Something very strange happened over the weekend, though. On Monday my pointy-haired boss told me there was both good news and bad news, and asked which I wanted first. Knowing how these jokes work (the second one always trumps the first) I asked for the bad news first. The bad news was that my machine had crashed, losing all of my work from Friday. Including my implementation of hasJeffersonian. The good news was that my machine had been replaced with a brand new one, a fast new 40-core workstation, and it came with JDK7 preinstalled.

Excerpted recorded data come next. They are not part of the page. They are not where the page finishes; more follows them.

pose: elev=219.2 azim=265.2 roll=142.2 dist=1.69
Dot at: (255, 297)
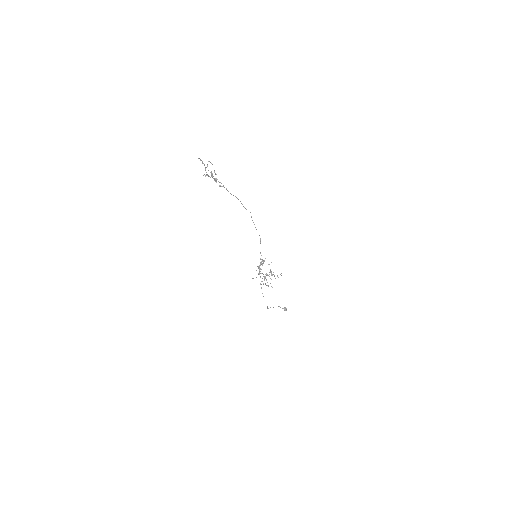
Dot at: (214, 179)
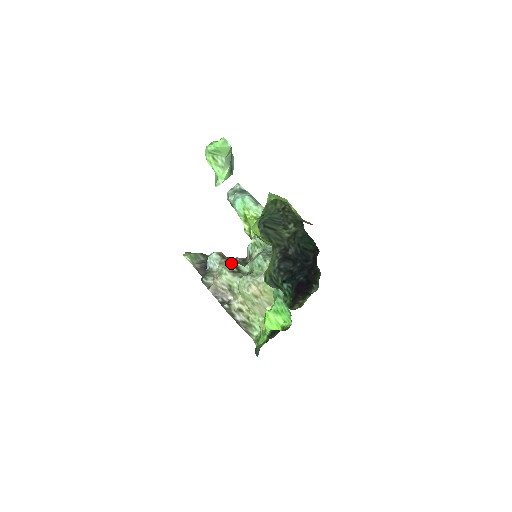
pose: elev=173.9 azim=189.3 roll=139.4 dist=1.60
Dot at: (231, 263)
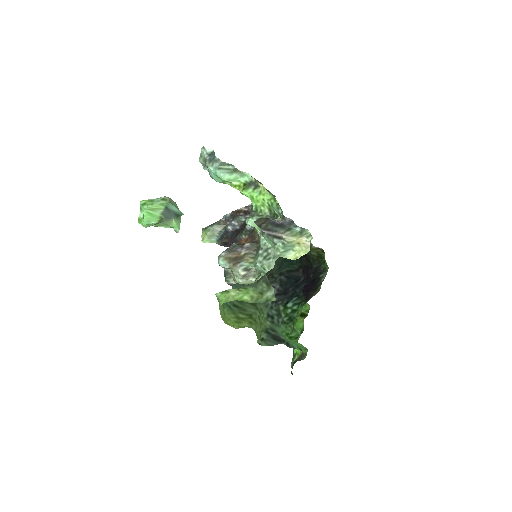
Dot at: (239, 269)
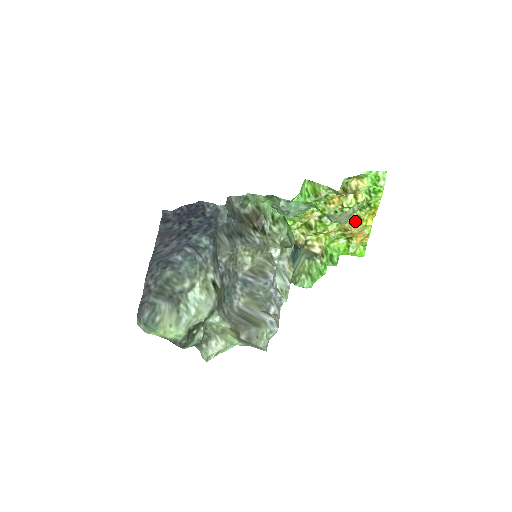
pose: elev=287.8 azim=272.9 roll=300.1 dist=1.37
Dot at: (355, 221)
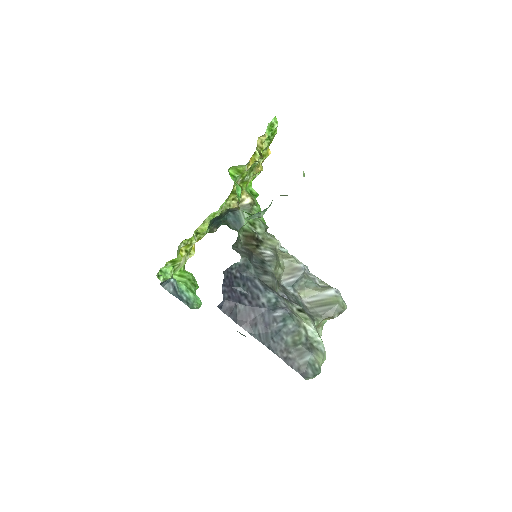
Dot at: (261, 160)
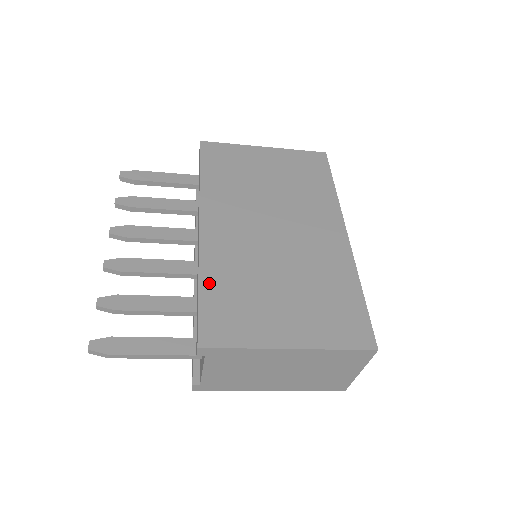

I had been using JDK6 before, so I was eager to try the new Java language features.

Taking a fresh look at the problem of writing hasJeffersonian, I decided to refactor the original program to pass a closure instead of a collection:

public Collection<Jeffersonian> findAllJeffersonians(Graph g) {
    Collection<Jeffersonian> result = new ArrayList<Jeffersonian>();
    findAllJeffersoniansInternal(g, { Jeffersonian j => result.add(j); });
    return result;
}

private void findAllJeffersoniansInternal(
Graph g, {Jeffersonian => void} foundJeffersonian) {
// complex recursive algorithm here
Jeffersonian found = ...;
foundJeffersonian.invoke(found);
// more complex recursion here
}

Then I realized I could use the nicer syntax allowed for passing a closure to a method:

public Collection<Jeffersonian> findAllJeffersonians(Graph g) {
    Collection<Jeffersonian> result = new ArrayList<Jeffersonian>();
    findAllJeffersoniansInternal(Jeffersonian j : g) {
        result.add(j);
    }
    return result;
}

Solving the second problem was then trivial:

public boolean hasJeffersonian(Graph g) {
    findAllJeffersoniansInternal(Jeffersonian j : g) {
return true;
} return false; }

That was the entire implementation. I had a strange sense of elation, but I couldn't quite tell why. I could no longer remember why the problem was so messy on Friday. This refactoring seemed trivial, and this code was so clear. What made it so hard before?

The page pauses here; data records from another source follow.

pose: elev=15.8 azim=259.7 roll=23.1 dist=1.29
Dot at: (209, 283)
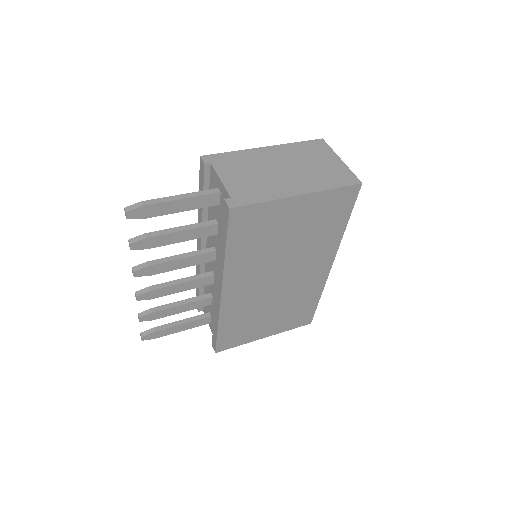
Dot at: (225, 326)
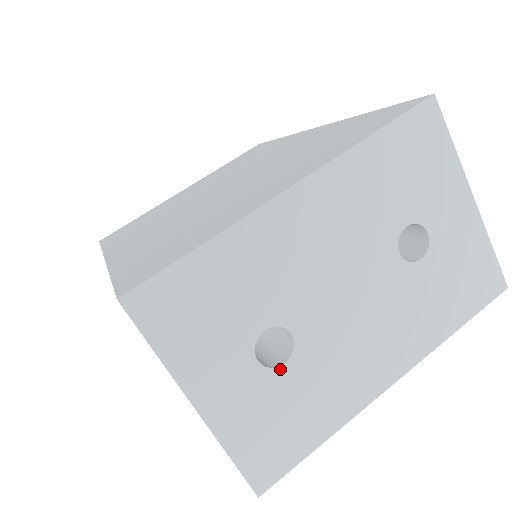
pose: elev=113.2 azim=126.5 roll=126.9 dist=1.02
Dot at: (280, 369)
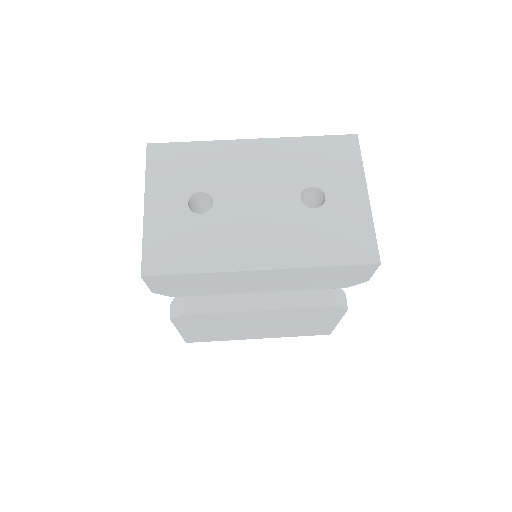
Dot at: (197, 215)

Then I woke up. It's 2007, not 2009. JDK7 is barely a gleam in the eye of Sun. My machine is only dual-core. Consensus on closures is elusive. As far as I can tell, there isn't any such thing as a graph's Jeffersonian, or a Google plan to take over the world. It's Monday morning, and I have to figure out how to merge two almost-copies of a big recursive algorithm.

But on the bright side, my boss is a really nice guy.

27 comments:

Santhosh Kumar T said...

I also faced same issue once. and I solved it as follows:


public Collection findAllJeffersonians(Graph g) {
return findJeffersonians(g, null);
}


public Collection findAllJeffersonians(Graph g, Collection result) {
if(result==null)
result = new ArrayList();
findAllJeffersoniansInternal(g, result);
return result;
}

public boolean hasJeffersonian(Graph g) {
try{
findAllJeffersonians(g, Collections.EMPTY_LIST);
return false;
}catch(UnsupportedOperationException uoe){
return true;
}
}


I removed generics usage as, the Blogger comment treating them
as HTML and rejecting my comment ;(

Anonymous said...

santhosh - Nice trick. I'll try to remember that one. That said, I think the closures version looks cleaner and would apply more generally.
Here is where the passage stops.